Republicans are rightly wondering what to expect from the upcoming House of Representatives controlled by their party. Conservatives are chomping at the bit to move a hardcore conservative agenda.
My own beliefs and convictions are known. We need dramatic change to pull the nation out of its fiscal, cultural and moral chaos. But the phrase the "art of politics" didn't come from nowhere. Politics is indeed an art -- the art of knowing what can be done and when.
Even the great conservative icon Ronald Reagan was sometimes not bold. He nominated Sandra Day O'Connor and Anthony Kennedy to the Supreme Court. O'Connor gave us the decision that preserved the use of race and ethnicity in university admissions policy that only now may be overturned. Anthony Kennedy wrote the opinion in Obergefell v. Hodges that legalized same-sex marriage.
Reagan appointed Alan Greenspan in 1982 to oversee a commission to address the fiscal problems of Social Security. That commission produced reforms keeping the existing system intact and raising taxes. Certainly not what any good conservative should do.
George W. Bush was reelected to his second term in 2004 and ran on reforming Social Security to allow Americans to invest some of their funds rather than paying taxes. Bush controlled the government -- he had a Republican Senate and a Republican House. Yet he failed in this attempt for reform allowing personal retirement accounts.
Bill Clinton signed into law the sweeping reform of welfare in 1996, a reform that required work to qualify for welfare, a conservative reform. Yet, with Republicans controlling the House and Senate welfare reform passed and the Democratic president signed it into law.
Our first Republican president, Abraham Lincoln, knew that any successful political leader, regardless of his convictions, cannot divorce from public opinion. Ultimately, politics is about relationships -- in this case, the relationship of a leader with voters.
Lincoln knew the importance of heeding public opinion. "A universal feeling, whether well or ill-founded, cannot be safely disregarded," he observed. "In this and like communities, public sentiment is everything. With public sentiment, nothing can fail; without it nothing can succeed. Consequently he who molds public sentiment, goes deeper than he who enacts statutes or pronounces decisions."
In this sense, Republican leadership must deal with diversity of opinion in the public at large, but also with diversity of opinion within their own party.

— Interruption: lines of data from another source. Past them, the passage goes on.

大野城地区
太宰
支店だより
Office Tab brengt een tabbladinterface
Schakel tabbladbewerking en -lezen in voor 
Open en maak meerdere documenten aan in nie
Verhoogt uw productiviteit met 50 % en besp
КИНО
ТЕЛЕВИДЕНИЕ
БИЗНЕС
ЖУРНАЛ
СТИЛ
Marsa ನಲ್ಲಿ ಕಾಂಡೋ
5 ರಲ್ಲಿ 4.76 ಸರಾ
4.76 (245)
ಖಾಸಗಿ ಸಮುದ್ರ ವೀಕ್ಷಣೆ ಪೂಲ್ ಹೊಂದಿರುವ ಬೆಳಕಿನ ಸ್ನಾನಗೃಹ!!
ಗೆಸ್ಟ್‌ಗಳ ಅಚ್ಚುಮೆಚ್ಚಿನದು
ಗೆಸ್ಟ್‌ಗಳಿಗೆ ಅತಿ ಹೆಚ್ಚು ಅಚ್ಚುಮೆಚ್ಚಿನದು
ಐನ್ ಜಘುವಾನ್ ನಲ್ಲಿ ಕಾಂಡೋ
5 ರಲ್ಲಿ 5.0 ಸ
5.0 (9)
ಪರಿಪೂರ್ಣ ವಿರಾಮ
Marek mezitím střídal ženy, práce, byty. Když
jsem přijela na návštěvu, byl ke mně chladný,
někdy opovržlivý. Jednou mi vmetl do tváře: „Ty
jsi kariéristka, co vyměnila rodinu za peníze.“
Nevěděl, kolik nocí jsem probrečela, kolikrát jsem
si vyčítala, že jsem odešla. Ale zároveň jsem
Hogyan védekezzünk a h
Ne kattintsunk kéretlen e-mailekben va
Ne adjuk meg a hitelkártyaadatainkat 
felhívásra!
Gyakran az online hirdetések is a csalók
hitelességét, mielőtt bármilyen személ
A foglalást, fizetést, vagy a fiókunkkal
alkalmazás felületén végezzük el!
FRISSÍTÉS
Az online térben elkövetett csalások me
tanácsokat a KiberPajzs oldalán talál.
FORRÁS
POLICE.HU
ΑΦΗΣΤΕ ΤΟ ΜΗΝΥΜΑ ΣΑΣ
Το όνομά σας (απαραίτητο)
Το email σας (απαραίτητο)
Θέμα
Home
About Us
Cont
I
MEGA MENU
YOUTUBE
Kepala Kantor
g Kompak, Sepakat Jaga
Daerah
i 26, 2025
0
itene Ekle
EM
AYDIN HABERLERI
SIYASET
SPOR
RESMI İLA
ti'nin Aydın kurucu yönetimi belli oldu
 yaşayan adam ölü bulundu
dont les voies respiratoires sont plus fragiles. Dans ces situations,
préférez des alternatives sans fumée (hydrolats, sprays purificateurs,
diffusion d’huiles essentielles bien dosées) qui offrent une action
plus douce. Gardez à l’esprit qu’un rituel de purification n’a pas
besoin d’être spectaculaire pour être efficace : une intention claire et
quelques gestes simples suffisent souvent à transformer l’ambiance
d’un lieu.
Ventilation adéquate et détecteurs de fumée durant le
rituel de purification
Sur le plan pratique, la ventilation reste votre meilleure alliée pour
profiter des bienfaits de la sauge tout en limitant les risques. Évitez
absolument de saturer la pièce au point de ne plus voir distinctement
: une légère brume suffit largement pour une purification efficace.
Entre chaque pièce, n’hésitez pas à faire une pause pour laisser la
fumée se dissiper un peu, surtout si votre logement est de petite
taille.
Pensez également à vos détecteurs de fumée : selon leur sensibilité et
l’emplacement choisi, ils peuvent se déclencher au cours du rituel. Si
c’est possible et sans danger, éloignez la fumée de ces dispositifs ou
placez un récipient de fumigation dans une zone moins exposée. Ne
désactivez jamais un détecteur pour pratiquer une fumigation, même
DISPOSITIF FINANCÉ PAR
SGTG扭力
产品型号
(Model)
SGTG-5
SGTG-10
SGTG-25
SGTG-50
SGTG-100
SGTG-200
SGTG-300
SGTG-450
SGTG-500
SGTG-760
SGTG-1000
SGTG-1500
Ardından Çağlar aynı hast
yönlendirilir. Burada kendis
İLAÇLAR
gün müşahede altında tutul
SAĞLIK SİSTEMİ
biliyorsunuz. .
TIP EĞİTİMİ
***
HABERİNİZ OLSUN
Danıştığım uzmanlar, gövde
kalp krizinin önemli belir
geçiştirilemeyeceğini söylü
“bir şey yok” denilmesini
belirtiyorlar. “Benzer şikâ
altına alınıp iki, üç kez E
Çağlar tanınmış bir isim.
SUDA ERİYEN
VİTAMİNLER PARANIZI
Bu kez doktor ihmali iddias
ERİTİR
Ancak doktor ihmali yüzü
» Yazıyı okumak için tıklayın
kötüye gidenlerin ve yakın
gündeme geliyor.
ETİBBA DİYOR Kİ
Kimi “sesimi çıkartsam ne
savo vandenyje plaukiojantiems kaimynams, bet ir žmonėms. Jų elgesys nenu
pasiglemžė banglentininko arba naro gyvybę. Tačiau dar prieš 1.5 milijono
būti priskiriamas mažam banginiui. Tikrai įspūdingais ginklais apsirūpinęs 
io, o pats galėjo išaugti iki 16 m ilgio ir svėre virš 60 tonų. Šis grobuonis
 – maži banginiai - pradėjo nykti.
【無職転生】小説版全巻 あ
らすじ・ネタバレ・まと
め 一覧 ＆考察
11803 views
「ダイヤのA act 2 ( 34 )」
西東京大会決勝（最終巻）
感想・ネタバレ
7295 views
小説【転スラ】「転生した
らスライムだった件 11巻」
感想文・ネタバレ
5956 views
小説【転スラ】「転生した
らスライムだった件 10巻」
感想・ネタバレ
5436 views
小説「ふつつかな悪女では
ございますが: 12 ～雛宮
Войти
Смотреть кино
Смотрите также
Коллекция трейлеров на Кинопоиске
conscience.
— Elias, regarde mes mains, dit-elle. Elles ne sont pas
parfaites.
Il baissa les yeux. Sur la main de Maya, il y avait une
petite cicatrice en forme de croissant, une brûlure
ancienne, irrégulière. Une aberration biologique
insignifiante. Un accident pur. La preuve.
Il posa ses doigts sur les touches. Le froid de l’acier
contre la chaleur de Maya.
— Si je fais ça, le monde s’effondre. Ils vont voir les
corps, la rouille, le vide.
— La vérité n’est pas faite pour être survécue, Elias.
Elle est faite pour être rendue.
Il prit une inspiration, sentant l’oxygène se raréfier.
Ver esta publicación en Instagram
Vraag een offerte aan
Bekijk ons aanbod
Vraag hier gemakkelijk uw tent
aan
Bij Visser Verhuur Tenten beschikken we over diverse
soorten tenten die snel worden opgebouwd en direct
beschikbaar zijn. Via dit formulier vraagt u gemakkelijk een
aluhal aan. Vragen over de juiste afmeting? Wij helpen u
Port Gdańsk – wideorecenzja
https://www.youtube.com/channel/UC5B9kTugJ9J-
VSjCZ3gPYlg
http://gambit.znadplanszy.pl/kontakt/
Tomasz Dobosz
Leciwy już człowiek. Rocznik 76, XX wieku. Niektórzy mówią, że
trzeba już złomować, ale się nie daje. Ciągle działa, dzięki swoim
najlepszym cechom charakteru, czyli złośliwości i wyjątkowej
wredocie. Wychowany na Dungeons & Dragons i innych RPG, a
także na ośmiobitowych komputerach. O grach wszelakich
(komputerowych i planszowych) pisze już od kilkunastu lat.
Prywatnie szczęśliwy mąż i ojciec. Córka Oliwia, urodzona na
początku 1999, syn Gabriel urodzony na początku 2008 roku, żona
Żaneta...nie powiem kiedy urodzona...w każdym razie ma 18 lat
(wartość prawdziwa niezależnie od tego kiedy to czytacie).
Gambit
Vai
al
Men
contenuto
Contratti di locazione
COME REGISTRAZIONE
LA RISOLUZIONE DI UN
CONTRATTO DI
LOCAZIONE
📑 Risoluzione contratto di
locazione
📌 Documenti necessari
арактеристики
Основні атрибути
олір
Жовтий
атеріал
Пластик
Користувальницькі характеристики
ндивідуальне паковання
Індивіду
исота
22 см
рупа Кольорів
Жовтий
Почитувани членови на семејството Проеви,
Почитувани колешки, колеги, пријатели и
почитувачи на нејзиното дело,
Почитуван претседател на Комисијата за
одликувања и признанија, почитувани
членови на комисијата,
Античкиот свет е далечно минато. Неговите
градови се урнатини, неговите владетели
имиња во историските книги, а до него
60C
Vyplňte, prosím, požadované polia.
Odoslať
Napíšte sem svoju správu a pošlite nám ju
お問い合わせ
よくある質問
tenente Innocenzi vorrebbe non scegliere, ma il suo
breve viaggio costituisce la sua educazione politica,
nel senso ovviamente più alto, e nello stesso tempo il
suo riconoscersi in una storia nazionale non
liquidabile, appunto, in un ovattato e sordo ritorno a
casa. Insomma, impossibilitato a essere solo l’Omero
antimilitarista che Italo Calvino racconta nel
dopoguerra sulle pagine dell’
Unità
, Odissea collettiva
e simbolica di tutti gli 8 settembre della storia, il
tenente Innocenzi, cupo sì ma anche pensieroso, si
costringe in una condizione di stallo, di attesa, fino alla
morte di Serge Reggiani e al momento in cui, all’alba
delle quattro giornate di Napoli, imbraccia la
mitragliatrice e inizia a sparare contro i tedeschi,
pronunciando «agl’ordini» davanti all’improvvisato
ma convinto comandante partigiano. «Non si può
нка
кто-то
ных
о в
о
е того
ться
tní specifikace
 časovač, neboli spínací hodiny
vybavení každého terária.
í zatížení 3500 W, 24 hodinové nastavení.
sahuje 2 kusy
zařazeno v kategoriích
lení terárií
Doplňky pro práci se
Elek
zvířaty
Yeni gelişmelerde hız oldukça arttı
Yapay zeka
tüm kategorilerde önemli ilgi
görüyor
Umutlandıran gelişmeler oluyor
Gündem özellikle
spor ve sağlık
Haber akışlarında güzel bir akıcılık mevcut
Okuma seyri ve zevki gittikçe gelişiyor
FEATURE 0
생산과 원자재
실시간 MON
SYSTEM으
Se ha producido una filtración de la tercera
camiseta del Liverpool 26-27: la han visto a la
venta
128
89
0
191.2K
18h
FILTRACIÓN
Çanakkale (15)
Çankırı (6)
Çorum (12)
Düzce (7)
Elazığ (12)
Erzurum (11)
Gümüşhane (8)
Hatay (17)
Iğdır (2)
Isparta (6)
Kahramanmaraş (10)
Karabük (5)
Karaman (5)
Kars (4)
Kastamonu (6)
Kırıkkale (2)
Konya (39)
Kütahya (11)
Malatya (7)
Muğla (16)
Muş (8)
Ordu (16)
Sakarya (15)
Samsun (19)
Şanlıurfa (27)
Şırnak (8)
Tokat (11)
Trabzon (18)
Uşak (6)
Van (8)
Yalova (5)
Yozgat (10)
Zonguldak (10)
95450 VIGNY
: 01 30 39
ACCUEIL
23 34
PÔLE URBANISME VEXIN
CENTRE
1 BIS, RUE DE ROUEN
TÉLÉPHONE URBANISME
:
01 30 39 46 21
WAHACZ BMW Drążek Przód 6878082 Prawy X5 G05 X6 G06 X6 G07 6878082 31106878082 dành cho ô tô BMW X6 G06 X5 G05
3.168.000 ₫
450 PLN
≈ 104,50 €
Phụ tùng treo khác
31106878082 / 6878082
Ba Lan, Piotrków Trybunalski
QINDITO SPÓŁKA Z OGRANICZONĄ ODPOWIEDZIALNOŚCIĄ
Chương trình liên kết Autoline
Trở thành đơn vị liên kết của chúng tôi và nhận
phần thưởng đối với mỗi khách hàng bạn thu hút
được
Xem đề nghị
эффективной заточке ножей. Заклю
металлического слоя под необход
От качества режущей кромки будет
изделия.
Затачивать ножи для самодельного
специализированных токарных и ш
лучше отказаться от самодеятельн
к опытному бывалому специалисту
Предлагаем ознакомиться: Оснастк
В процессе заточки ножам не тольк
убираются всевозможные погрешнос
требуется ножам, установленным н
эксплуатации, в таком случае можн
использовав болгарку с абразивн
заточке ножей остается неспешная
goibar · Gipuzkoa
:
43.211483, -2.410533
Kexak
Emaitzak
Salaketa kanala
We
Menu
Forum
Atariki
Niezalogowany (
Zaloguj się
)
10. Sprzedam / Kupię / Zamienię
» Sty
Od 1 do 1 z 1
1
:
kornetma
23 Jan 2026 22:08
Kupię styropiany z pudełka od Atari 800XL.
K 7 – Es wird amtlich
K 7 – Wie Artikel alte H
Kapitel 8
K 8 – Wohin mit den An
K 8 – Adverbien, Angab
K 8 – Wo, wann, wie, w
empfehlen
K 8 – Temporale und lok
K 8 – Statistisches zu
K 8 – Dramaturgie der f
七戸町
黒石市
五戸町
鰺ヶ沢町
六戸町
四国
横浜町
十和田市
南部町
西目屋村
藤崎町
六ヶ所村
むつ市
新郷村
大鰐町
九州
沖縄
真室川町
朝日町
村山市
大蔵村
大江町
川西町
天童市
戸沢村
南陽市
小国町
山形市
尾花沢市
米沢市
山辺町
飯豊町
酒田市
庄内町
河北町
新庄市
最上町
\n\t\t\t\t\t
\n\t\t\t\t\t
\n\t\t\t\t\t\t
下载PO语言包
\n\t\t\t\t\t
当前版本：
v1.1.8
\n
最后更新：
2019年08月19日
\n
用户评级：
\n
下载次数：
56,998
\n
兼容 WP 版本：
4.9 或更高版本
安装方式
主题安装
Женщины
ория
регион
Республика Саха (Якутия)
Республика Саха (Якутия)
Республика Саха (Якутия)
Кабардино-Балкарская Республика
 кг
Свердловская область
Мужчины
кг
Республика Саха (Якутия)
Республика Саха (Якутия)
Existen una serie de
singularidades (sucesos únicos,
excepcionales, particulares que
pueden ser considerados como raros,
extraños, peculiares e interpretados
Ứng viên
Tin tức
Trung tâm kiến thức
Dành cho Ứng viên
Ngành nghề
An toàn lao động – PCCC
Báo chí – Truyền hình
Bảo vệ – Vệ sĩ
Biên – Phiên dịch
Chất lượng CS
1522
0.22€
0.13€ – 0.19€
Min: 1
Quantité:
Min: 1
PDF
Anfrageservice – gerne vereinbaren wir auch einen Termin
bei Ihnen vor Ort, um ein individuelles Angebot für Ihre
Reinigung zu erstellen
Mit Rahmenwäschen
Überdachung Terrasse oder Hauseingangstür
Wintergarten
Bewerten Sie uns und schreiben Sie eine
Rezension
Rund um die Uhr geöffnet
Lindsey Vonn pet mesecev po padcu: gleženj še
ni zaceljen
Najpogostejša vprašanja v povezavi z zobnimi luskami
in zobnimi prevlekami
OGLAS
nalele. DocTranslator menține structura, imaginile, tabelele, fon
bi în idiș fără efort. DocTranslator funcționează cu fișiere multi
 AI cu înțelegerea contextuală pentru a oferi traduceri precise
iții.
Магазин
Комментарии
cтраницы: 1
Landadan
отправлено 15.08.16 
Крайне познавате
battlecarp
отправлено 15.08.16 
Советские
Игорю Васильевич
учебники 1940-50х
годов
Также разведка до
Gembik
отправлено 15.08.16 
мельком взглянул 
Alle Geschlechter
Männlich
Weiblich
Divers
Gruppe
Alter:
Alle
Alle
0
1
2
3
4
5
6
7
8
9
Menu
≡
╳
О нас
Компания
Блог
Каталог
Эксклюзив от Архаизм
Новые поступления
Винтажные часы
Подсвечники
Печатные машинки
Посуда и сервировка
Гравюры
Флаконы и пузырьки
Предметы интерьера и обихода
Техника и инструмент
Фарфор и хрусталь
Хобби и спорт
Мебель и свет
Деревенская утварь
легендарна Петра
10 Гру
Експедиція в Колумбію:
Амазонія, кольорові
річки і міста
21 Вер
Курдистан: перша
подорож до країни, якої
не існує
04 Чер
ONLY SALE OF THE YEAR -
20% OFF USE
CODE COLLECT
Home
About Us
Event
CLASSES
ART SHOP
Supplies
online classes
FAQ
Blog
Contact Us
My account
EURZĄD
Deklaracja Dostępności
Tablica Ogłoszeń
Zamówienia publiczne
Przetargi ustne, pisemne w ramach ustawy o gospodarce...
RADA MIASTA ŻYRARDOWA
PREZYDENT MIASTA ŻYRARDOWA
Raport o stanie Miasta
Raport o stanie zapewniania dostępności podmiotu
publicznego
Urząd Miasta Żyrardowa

The recent support of 12 Republican senators for legislation to codify into law same-sex marriage raises deep questions about the conservative state of affairs of the Republican Party.
Recent polling reported in The Economist points to the Republican Party being more fractured than Democrats. "For most of the policies we surveyed, more than three-quarters of Democratic supporters took the same line as the majority of Democratic lawmakers, as reflected in their voting records. It's a different story for Republicans." The survey shows divergence in opinion among many Republicans from their party on issues such as "guaranteed family leave, national marijuana legislation, free pre-school, codifying the right to gay marriage, universal health care, and government funding for free community-college tuition."
At the same time, the Republican Party, in the upcoming Congress, will be the most diverse ever. Republicans will have at least five Black members in Congress, the most since the 1870s. There will be a record number 11 Hispanic Republicans and 42 women.
These Republican inroads in diversity help take race and gender off the agenda and allow focus on the issues of concern to all Americans.
It will take seasoned and skilled Republican leadership to move the country, in these complex times, towards ideals of traditional values, limited government, open markets and e pluribus unum.
Regarding the race for House speaker, I believe Kevin McCarthy, a fellow Californian whom I have known for many years, has the leadership skills for these times.